Entretanto, a Igreja Católica contara em 1900, martirizados pelos
Boxers e pela organização feminina paralela, 5 bispos, 29 sacerdotes
europeus, 9 irmãs europeias, 3 irmãos auxiliares, e 20.000 a 30.000
católicos chineses. O processo informativo na Congregação romana,
então chamada dos Ritos, a respeito de 2055 destes heróis da fé,
terminou em Agosto de 1930, tendo já Pio XII beatificado, entre
eles, 4 padres franceses e 52 fiéis (3 dos quais catecúmenos). As
florescentes missões protestantes honram-se, nessa altura, também
com grande número de mártires.
Muito brevemente, vamos apresentar alguns dos 56 sobreditos
mártires:
Em V-i, na tarde de 19 de Junho de 1900, foram mortos na capela da
residência os Padres jesuítas Modesto Andlauer e Remígio Isoré.
Em Tchou-kia-ho, os Boxers e tropas regulares chinesas penetraram na
aldeia e depois na igreja, a 20 de Julho de 1900. Encontraram esta
cheia de fiéis presididos por dois padres da Companhia de Jesus,
acompanhados por catequistas. Depois de convites ao povo para que
evitasse a morte saindo do templo, o Padre Paulo Denn entoou a
Confissão em chinês, a que todos se associaram. Já tinha havido um
disparo geral contra a multidão. Em seguida, foram alvejados os dois
Padres que se encontravam em frente do altar. O Padre Denn ainda
conseguiu levantar-se e pôs-se de joelhos diante do Superior, Inácio
Mangin, para lhe pedir uma última absolvição; caiu à segunda
descarga.
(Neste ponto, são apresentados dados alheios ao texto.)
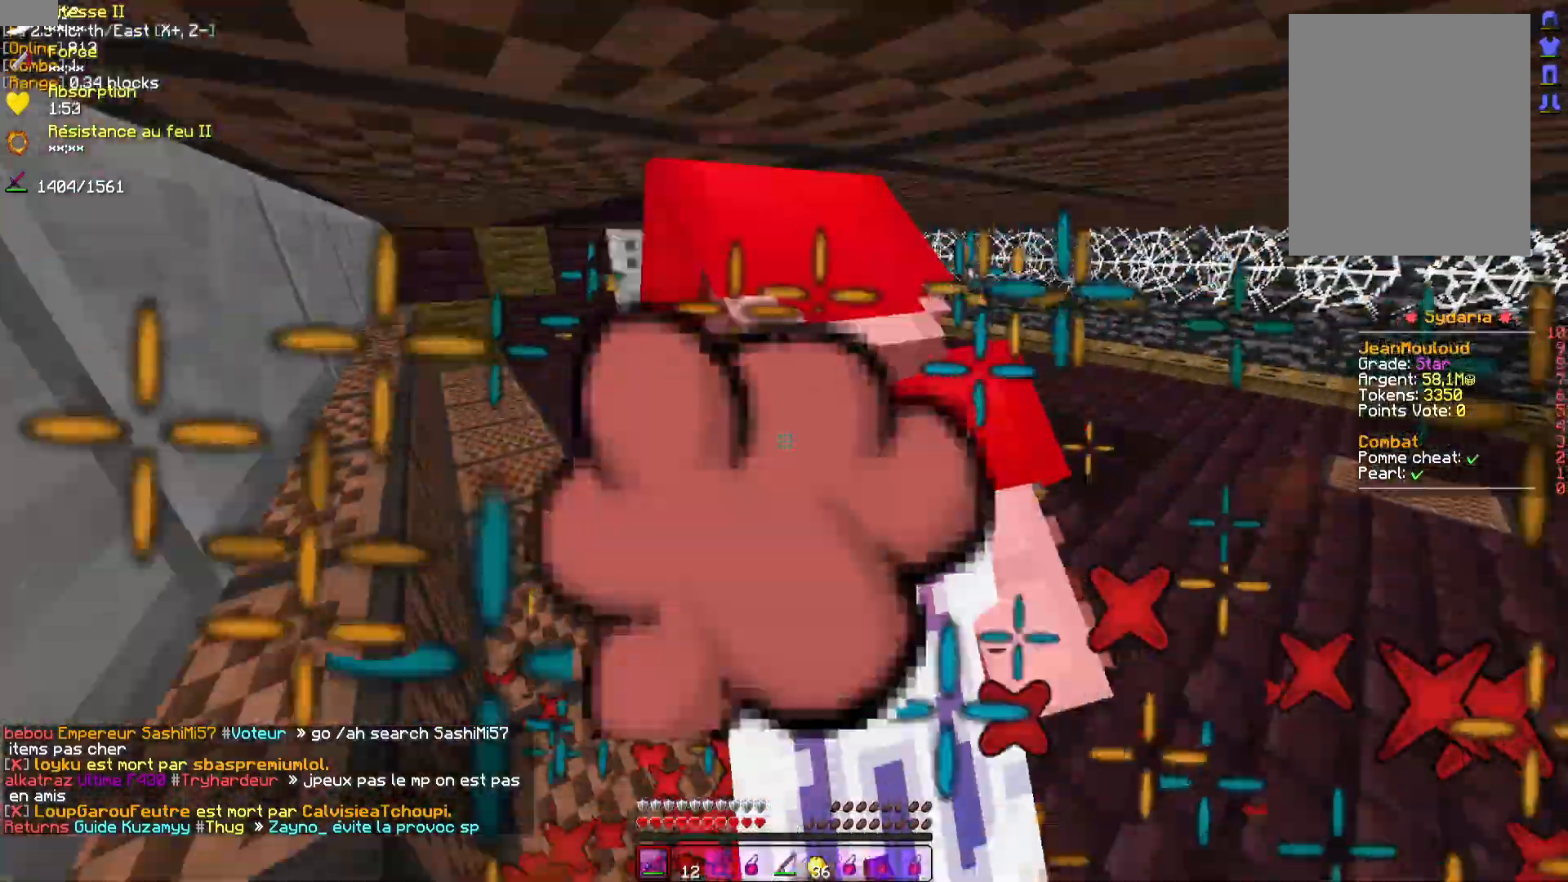
{"keys": ["q"], "mouse": [], "events": [[17, "mouse_left", "down"], [100, "mouse_left", "up"], [183, "mouse_left", "down"], [250, "mouse_left", "up"], [300, "mouse_left", "down"], [367, "q", "down"], [383, "mouse_left", "up"]]}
E o P. Mangin, estando ajoelhado diante da cruz e movendo
ainda os lábios, foi atingido por um segundo projéctil. Os Boxers
lançaram depois contra os cristãos palha a arder, o que motivou um
incêndio do tecto da igreja, enchendo-se tudo de chamas e fumo.
Entre os que puderam escapar-se da igreja em chamas, contava-se um
rapaz de 19 anos; Pedro Tchou- Yeu-sinn. Um general apertou-lhe
paternalmente os pulsos e insistiu muito para que renegasse a fé.
Mas o rapaz acabou por dizer: «Grande homem, não podeis renegar o
vosso pai nem a vossa mãe. Também eu não posso renegar o meu Deus».
Então, o oficial, aborrecido, exclamou: «Vai-te daqui, estúpido, que
não és outra coisa». E mandou decapitá-lo.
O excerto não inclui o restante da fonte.